The DeviceCodeAuthenticator is designed for headless environments (like SSH sessions) where a browser cannot be opened automatically. It requests a device code from the authorization server and prints a URL and user code to the terminal. The SDK then polls the token endpoint until the user completes the login on another device.

External Command

The AsyncCommandAuthenticator allows the flyte-sdk to integrate with external credential helpers. It executes a specified shell command (e.g., gcloud auth print-access-token) and uses the command's standard output as the access token. This is useful for environments where tokens are managed by external CLI tools.
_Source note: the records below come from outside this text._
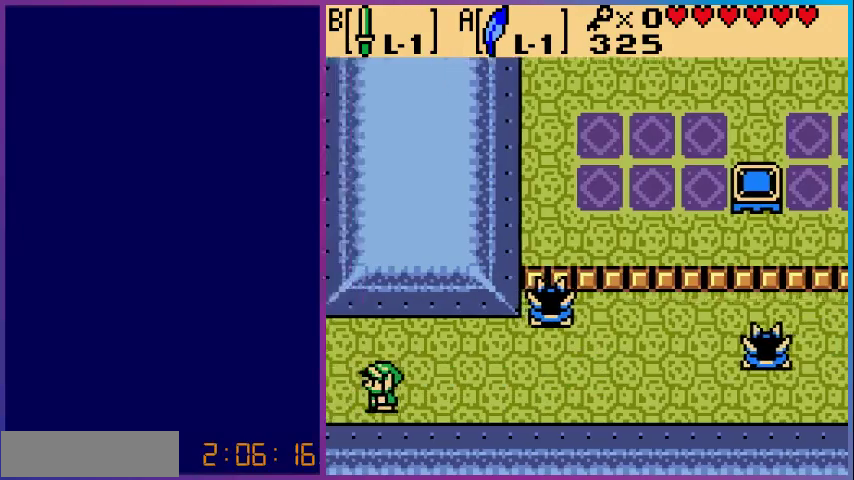
{"buttons": ["DPAD_LEFT"], "events": [[467, "DPAD_LEFT", "down"]]}
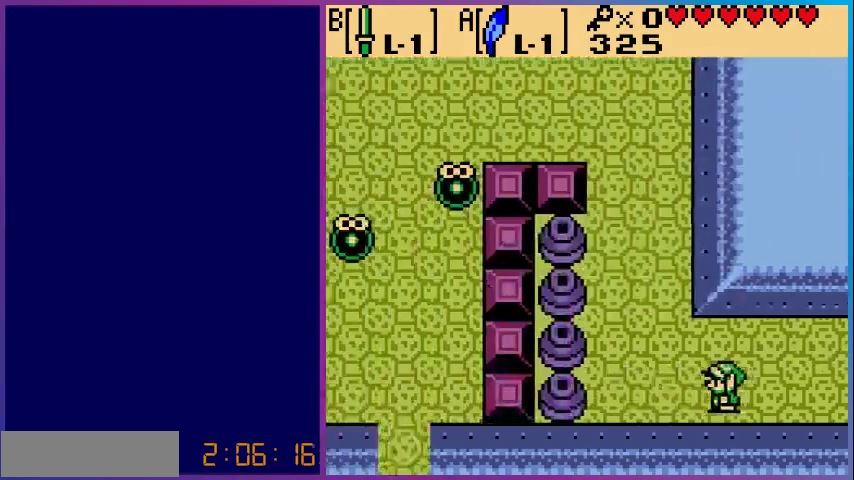
{"buttons": ["DPAD_UP", "DPAD_LEFT"], "events": [[267, "DPAD_UP", "down"]]}
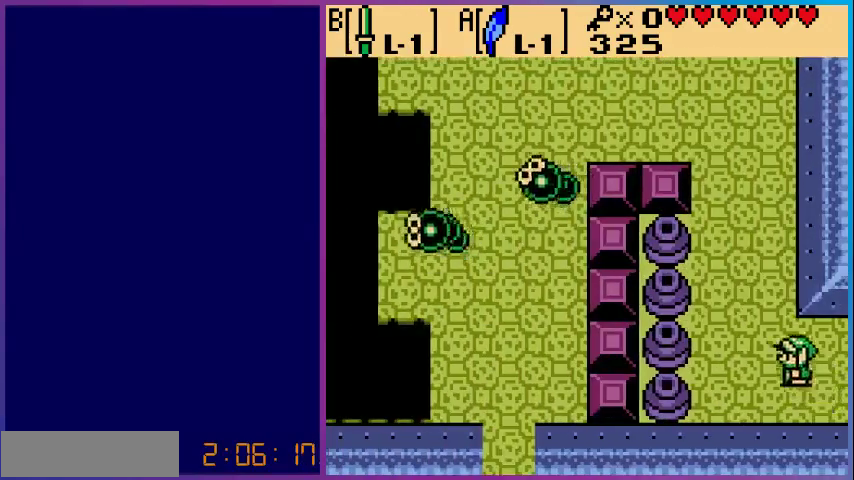
{"buttons": ["DPAD_UP"], "events": [[200, "DPAD_LEFT", "up"]]}
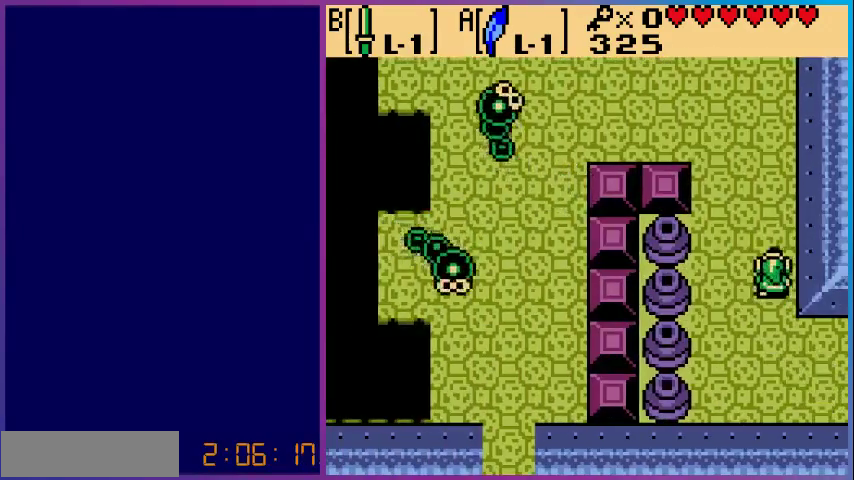
{"buttons": ["DPAD_UP"], "events": []}
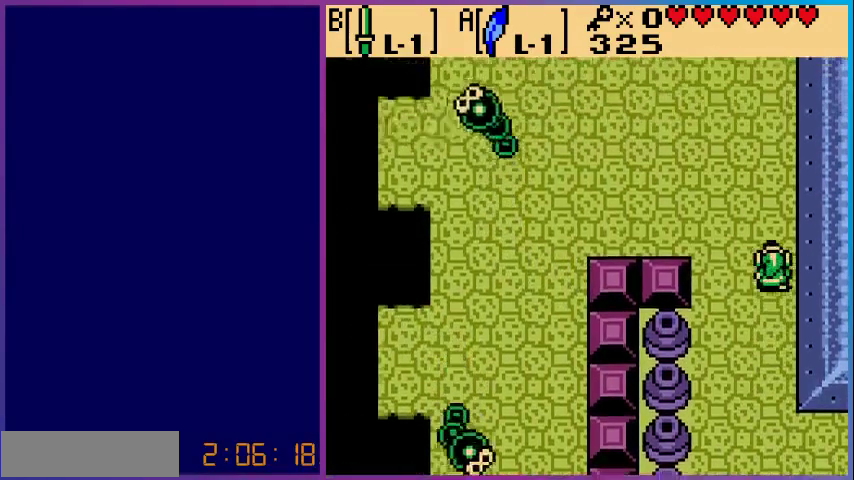
{"buttons": ["DPAD_LEFT"], "events": [[267, "DPAD_LEFT", "down"], [267, "DPAD_UP", "up"]]}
# From flyte.remote._client.auth._authenticators.external_command
async def _do_refresh_credentials(self) -> Credentials:
process = await asyncio.create_subprocess_exec(
*self._cmd,
stdout=asyncio.subprocess.PIPE,
stderr=asyncio.subprocess.PIPE,
)
stdout, stderr = await process.communicate()
if process.returncode != 0:
raise AuthenticationError(f"Failed to refresh token with command `{self._cmd}`")
return Credentials(for_endpoint=self._endpoint, access_token=stdout.decode().strip())

Passthrough

The PassthroughAuthenticator is used when authentication metadata is provided directly via a context manager using flyte.remote.auth_metadata(). It does not perform any OAuth2 flow but instead extracts headers from the current execution context.

Integration and Factory

Authenticators are instantiated via the get_async_authenticator factory in flyte.remote._client.auth._authenticators.factory. This factory maps the auth_type configuration string to the appropriate class:

auth_typeClass
PkcePKCEAuthenticator
ClientSecretClientCredentialsAuthenticator
ExternalCommandAsyncCommandAuthenticator
DeviceFlowDeviceCodeAuthenticator
PassthroughPassthroughAuthenticator

Once created, the authenticator is wrapped in a set of ConnectRPC interceptors (e.g., AuthUnaryInterceptor) that automatically inject the Authorization header into outgoing requests and handle transparent token refreshing on 401 Unauthorized errors.